Política
¿Dónde es la capea?
Se daba la paradoja de que las agredidas eran las únicas no ofendidas. Salió el Séptimo de Puritanía a protegerlas y como no necesitaban ser salvadas, las insultaron hasta convertirlas en machistas
Los zagales del colegio mayor Elías Ahuja aparecían gritando «putas» y otras cosas peores a las zagalas del Santa Mónica. Ya estaba el lío montado. Enviaron a Sánchez, a la Fiscalía y a Gabilondo de Gabilondia. Por poco no mandan a los GEOs y a las GEAs. Las inmundicias que se dicen en el vídeo de los colegios les resultan intolerables en una universidad. Mucho mejor les hubiera ido montando un ongi etorri en el campus de Vitoria o agrediendo a los chavales de Shacabat en la Autónoma de Barcelona.
La medida de la agresión no la da solamente el efecto que tiene sobre el agredido, pero da una impresión. El primer vídeo no contenía la respuesta de ellas. Después, se escucharon los cánticos de las muchachas haciéndoles burla de su fanfarronería. Estábamos ante un ritual de apareamiento, un rito iniciático y no sé qué otros ritos. Dijo que cada frase era «una violación» Rita Maestre, que entendía el exabrupto en toda su literalidad, ella que un día entró en una iglesia al grito de «¡Arderéis como en el 36», pero era una forma de hablar. No entender los ritos nos acerca a los animales. Apunta con razón Juan Soto Ivars que la comprensión del rito es lo que distingue una primera comunión del hecho de que un tipo mayor vestido con ropajes estrafalarios se acerque a tu hijo de nueve años y le dé vino en la boca.
Las chicas parecían contentas. Se daba la paradoja de que las agredidas eran las únicas no ofendidas.
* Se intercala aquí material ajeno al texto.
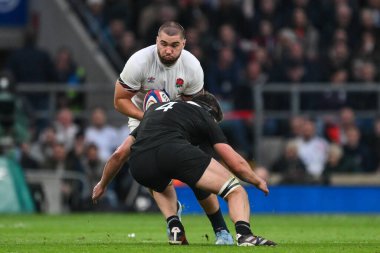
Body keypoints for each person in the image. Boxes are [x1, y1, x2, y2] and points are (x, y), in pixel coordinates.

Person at [92, 92, 276, 246]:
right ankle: (245, 235)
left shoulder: (153, 112)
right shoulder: (204, 115)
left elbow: (119, 153)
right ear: (211, 112)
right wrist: (256, 179)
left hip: (139, 163)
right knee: (235, 190)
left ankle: (174, 226)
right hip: (174, 151)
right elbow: (233, 161)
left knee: (159, 184)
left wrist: (102, 183)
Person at [111, 21, 233, 244]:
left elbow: (194, 108)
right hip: (142, 119)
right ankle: (173, 222)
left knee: (198, 177)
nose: (168, 50)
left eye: (174, 45)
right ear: (156, 41)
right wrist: (148, 117)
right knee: (154, 172)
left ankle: (221, 231)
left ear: (184, 44)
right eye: (164, 44)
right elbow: (119, 101)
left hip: (180, 122)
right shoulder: (139, 62)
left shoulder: (192, 67)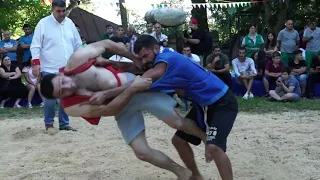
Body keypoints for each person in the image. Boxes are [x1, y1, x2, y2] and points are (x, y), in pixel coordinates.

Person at [40, 39, 207, 180]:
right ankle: (181, 172)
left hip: (135, 84)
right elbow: (109, 110)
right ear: (59, 98)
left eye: (63, 83)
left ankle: (206, 139)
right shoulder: (71, 107)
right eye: (62, 92)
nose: (67, 87)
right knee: (141, 152)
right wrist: (130, 90)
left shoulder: (76, 61)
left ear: (60, 75)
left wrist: (133, 58)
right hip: (121, 104)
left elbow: (106, 44)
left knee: (176, 122)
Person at [133, 34, 238, 180]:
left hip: (222, 102)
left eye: (145, 55)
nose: (144, 60)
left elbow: (137, 85)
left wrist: (106, 93)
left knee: (214, 147)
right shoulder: (165, 54)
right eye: (141, 58)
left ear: (156, 49)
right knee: (178, 141)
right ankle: (196, 176)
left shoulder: (165, 62)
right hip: (204, 105)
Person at [30, 0, 81, 131]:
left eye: (64, 11)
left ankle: (64, 124)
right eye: (59, 11)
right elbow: (35, 45)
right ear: (52, 10)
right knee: (50, 98)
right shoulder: (43, 24)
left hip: (68, 67)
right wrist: (36, 64)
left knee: (66, 96)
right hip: (49, 67)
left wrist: (81, 60)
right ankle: (49, 124)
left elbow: (77, 44)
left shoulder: (69, 24)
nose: (62, 13)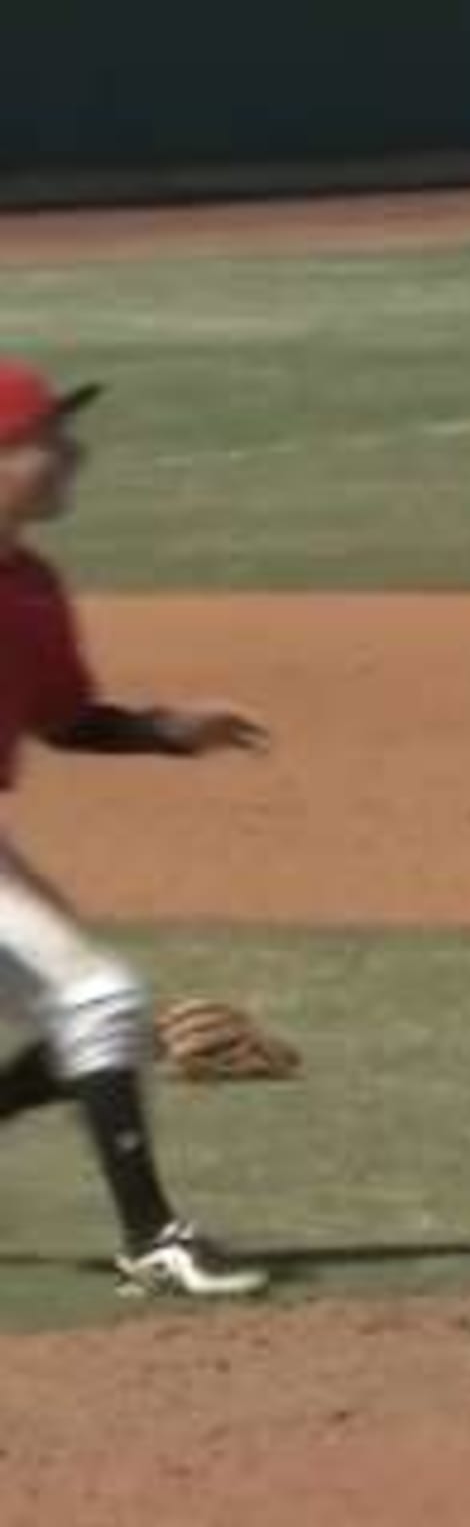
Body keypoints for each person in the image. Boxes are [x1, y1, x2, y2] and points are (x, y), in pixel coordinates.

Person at [0, 358, 272, 1300]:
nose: (71, 453)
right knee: (97, 1002)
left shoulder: (31, 586)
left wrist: (164, 730)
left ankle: (151, 1235)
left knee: (85, 1010)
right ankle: (153, 1239)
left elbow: (61, 720)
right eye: (45, 438)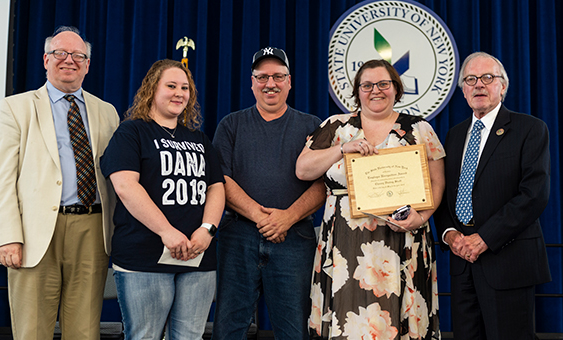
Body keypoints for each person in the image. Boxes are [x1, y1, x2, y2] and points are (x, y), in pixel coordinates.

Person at [296, 59, 444, 339]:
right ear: (357, 91)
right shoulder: (336, 127)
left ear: (396, 89)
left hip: (404, 239)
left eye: (383, 84)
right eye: (367, 85)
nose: (375, 90)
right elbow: (303, 169)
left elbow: (437, 181)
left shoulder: (419, 129)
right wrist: (342, 149)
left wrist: (421, 218)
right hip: (344, 246)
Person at [0, 26, 119, 340]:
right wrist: (7, 236)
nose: (68, 60)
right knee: (32, 330)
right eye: (60, 53)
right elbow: (0, 178)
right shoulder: (15, 108)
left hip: (92, 230)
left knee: (85, 332)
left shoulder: (108, 113)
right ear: (46, 59)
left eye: (78, 55)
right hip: (34, 235)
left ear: (87, 64)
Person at [100, 59, 225, 339]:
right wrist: (167, 232)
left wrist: (207, 230)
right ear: (151, 90)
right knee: (144, 335)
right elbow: (125, 186)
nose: (179, 93)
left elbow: (216, 187)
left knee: (190, 336)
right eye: (171, 86)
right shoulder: (131, 132)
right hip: (143, 257)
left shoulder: (200, 139)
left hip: (197, 258)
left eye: (185, 87)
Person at [434, 52, 551, 340]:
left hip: (508, 261)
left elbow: (534, 194)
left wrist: (485, 237)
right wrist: (450, 234)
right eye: (471, 80)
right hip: (463, 264)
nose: (479, 85)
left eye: (488, 78)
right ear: (462, 90)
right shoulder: (454, 135)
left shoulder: (530, 129)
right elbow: (446, 194)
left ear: (503, 86)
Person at [211, 47, 326, 340]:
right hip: (238, 237)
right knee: (229, 328)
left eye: (277, 76)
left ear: (289, 82)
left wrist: (287, 218)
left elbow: (324, 184)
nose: (270, 83)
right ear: (252, 82)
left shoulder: (312, 126)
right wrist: (261, 218)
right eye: (262, 77)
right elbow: (220, 179)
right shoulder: (231, 124)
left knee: (293, 330)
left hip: (295, 238)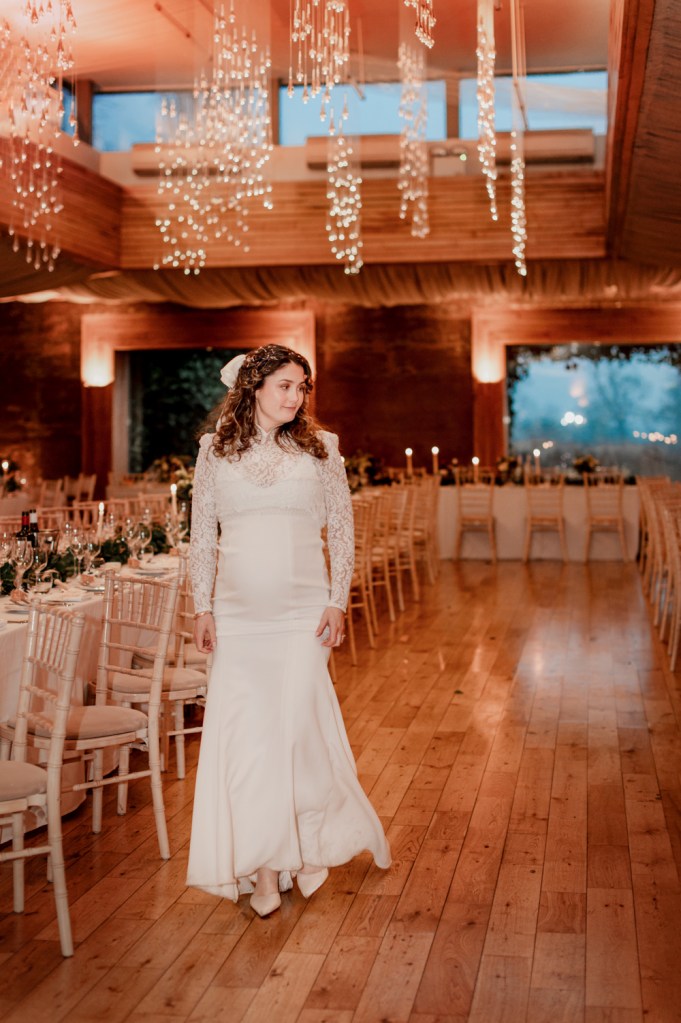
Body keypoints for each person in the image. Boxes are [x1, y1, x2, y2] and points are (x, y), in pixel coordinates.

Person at [186, 344, 391, 917]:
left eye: (302, 387)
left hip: (303, 615)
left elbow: (344, 532)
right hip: (238, 617)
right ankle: (267, 869)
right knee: (252, 741)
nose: (295, 396)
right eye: (284, 385)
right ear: (252, 387)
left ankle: (297, 844)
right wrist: (202, 606)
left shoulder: (321, 449)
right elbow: (202, 535)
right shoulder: (213, 452)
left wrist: (337, 601)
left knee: (295, 730)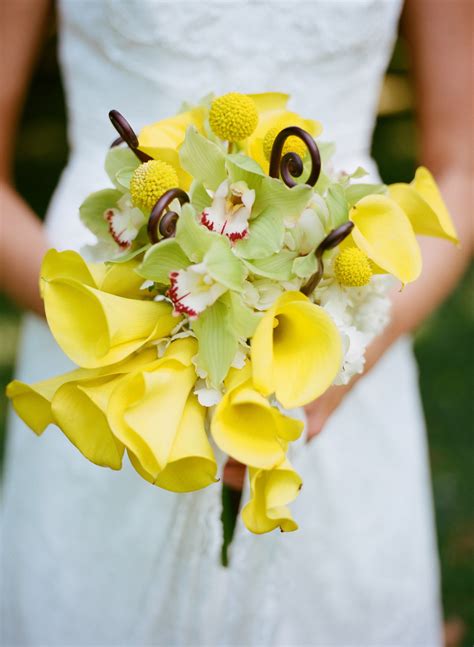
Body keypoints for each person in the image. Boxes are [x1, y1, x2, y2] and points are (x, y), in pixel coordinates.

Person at [1, 1, 472, 645]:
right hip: (96, 316)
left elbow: (463, 167)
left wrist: (338, 357)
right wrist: (124, 325)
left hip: (339, 325)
Salió el Séptimo de Puritanía a protegerlas y como ellas no necesitaban ser salvadas, las insultaron hasta convertirlas a ellas también en machistas. Poseían una idea deformada acerca de la salud de las relaciones entre hombres y mujeres: el feminismo las convertía automáticamente en verdaderas pervertidas, mujeres apartadas de la rectitud de la moral aceptada por la comunidad. Los tertulianos les hacían el mansplaining acerca de lo que debe ser una señorita «come il faut». Intuyo que las prefieren metidas debajo del escritorio santiguándose, cerrando la persiana, llorando y llamando a la policía de la Igualdad: indefensas.
Si los mozos se hubieran cantado las mismas cosas en un escenario del Orgullo con tacones de plataforma, no hubieran despertado tantas suspicacias. Recuerdo una Drag que cantaba en el Berlín Cabaret y pedía que la insultaran y la gente le decía barbaridades de todo tipo en un pacto de lectura salvaje pero encantador. A ver si es que el escándalo consiste en que los protagonistas sean españoles, pijos, blancos y sobre todo católicos. La deliciosa contradicción consiste en que para la izquierda, el cristiano, si reza en la vigilia, es un meapilas y si se pone borde, un prescrito de la cultura de la violación. Si hubieran ido a la puerta del Santa Mónica a cantar con velas una oración por su Fe en Cristo, hubieran hecho chistes sobre la virginidad de ellas y sobre si los tocamientos en hombres producen ceguera.
La primera noche que dormí en mi colegio mayor, llegué a las seis y diez de la mañana midiendo la calle de lado a lado como un auténtico topógrafo y tuve que llamar a la puerta del director para que me abriera la habitación. «Muy bien, Apaolaza», me dijo con sorna. No es que corriéramos el riesgo de escandalizar a nuestra madre; era nuestro objetivo. Si yo agarro a mi hijo diciéndole a una chica que va a no se qué en la capea, lo descoyunto. Igual es que hay una edad para escandalizarse de lo que se dicen los chicos antes de una capea y otra para preguntarse: «¿Dónde es la capea?»